ARCUS-H: I built a benchmark that measures whether RL agents stay behaviorally stable under stress — not just reward. High-reward agents collapse more than low-reward ones.

I’ve been working on an open benchmark called ARCUS-H that adds a second evaluation axis to RL: behavioral stability under structured stress.

The motivation is simple. Return tells you how well an agent performs. It doesn’t tell you what happens when execution assumptions break — reduced control authority, action permutations, or inverted reward. Two agents with identical return can have completely different stability profiles.

The core finding that surprised me:

Pearson r = +0.14, p = 0.364 between normalized reward and collapse rate under valence inversion — across 9 environments and 7 algorithms. No significant correlation. High-reward agents aren’t more stable. In fact, MuJoCo agents (highest reward) collapse at 73–84% under stress, while DQN on MountainCar (much lower reward) collapses near 0%.

Here’s the scatter — each point is one (env, algo) pair averaged over 10 seeds:

https://raw.githubusercontent.com/karimzn00/ARCUSH_1.0/main/runs/plots/reward_vs_collapse_scatter.png

What the benchmark does:

Each eval run is split into PRE → SHOCK → POST phases. During SHOCK, one of four stressors is applied:

• Concept Drift — observation distribution shifts (auto-calibrated scale)
• Resource Constraint — action magnitude clipped / action dropout
• Trust Violation — fixed action permutation or continuous distortion
• Valence Inversion — reward sign flipped

Five behavioral channels (competence, coherence, continuity, integrity, meaning) are combined into a stability score per episode. The collapse threshold is set adaptively from the pre-phase score distribution — no per-environment tuning — giving a false positive rate of ~2% (target α=0.05).

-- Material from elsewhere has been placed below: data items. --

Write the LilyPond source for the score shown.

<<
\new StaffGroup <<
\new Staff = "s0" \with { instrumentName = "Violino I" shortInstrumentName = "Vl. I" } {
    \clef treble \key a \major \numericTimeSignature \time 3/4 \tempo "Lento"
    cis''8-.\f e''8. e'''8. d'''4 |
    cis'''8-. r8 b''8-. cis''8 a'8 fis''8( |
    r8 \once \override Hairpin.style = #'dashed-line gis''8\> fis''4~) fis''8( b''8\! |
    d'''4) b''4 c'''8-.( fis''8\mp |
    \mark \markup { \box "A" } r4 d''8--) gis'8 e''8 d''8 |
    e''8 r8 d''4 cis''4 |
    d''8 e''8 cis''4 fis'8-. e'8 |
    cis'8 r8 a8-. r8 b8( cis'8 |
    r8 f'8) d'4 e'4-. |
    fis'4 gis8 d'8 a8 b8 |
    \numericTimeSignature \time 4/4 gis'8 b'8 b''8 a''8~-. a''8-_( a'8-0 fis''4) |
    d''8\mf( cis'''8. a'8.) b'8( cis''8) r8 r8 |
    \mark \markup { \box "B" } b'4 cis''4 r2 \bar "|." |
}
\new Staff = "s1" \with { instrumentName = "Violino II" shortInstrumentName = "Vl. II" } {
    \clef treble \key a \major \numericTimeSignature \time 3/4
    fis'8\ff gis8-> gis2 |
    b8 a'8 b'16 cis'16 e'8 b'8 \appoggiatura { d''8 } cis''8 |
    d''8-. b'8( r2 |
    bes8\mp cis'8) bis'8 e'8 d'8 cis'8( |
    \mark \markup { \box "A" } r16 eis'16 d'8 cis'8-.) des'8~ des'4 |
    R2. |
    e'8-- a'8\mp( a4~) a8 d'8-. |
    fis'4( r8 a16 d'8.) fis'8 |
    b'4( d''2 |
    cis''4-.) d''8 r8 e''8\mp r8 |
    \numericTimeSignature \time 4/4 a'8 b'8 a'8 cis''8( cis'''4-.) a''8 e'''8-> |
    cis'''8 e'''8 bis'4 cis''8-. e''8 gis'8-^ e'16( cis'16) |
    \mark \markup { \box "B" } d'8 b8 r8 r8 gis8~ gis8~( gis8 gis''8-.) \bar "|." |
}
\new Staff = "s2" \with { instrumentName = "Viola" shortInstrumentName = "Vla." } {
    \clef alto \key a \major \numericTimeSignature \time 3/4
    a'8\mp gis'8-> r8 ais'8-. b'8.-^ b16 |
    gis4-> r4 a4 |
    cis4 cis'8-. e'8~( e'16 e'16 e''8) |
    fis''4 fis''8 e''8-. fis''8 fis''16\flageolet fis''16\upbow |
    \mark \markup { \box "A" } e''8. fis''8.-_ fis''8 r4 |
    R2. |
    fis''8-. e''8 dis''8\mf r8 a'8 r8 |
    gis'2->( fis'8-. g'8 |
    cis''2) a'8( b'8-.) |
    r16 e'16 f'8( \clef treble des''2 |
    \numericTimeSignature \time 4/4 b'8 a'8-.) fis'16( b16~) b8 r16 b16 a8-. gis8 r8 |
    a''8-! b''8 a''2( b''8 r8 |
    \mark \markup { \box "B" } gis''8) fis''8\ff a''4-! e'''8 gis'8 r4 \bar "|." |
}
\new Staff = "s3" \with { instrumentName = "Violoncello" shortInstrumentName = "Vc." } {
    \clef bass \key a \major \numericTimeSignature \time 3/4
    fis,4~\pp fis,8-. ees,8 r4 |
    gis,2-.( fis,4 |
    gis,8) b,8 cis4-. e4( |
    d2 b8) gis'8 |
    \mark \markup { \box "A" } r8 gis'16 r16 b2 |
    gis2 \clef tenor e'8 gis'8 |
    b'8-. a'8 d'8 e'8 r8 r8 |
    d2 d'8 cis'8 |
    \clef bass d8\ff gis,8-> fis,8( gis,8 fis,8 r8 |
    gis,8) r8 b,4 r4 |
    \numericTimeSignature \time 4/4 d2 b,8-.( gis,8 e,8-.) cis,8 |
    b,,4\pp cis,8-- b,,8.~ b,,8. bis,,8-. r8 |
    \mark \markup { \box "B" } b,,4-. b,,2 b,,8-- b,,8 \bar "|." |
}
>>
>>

Here’s the global collapse rate heatmap across all 9 environments:

https://raw.githubusercontent.com/karimzn00/ARCUSH_1.0/main/runs/plots/heatmap_collapse_rate.png

Each stressor attacks different channels:

This was one of the more interesting findings — each stressor leaves a distinct fingerprint across the five channels:

https://raw.githubusercontent.com/karimzn00/ARCUSH_1.0/main/runs/plots/identity_components_radar.png

CD attacks integrity (observation shift breaks the pre-phase behavioral anchor). TV suppresses all channels uniformly. VI attacks meaning (inverted reward generates constraint-violating behavior). RC reduces competence and coherence.

The MuJoCo inversion:

More capable agents collapse more, not less:

https://raw.githubusercontent.com/karimzn00/ARCUSH_1.0/main/runs/plots/mujoco_vs_classic_depth.png

MuJoCo locomotion policies exploit precise continuous action dynamics — they’re brittle under perturbation in a way that their reward doesn’t reveal.

Calibration validation:

Mean FPR = 2.0% across 83 (env, algo, eval mode) combinations, with no environment-specific tuning:

https://raw.githubusercontent.com/karimzn00/ARCUSH_1.0/main/runs/plots/fpr_validation.png

Scope: 9 environments (6 classic control, 2 MuJoCo, 1 Atari/Pong), 7 algorithms (PPO, A2C, TRPO, DQN, DDPG, SAC, TD3), 10 seeds each, deterministic + stochastic eval modes. ~830 total evaluation runs.

Notable results on the exceptions: Three environments where valence inversion is not the worst stressor — FrozenLake (sparse reward gives VI no grip), MountainCarContinuous (trust violation uniquely destroys the precise force profile needed), and Pong (a competent Pong agent forms a coherent counter-strategy under inverted reward — deliberately missing — and stays stable). These are findings, not failures.

Links:

• 📄 Paper (Zenodo DOI): https://zenodo.org/records/19075167
• 💻 Code + all plots: https://github.com/karimzn00/ARCUSH

Would genuinely appreciate feedback — especially on the stressor design, the scoring calibration approach, and whether the five channels feel well-motivated or redundant. Happy to answer questions.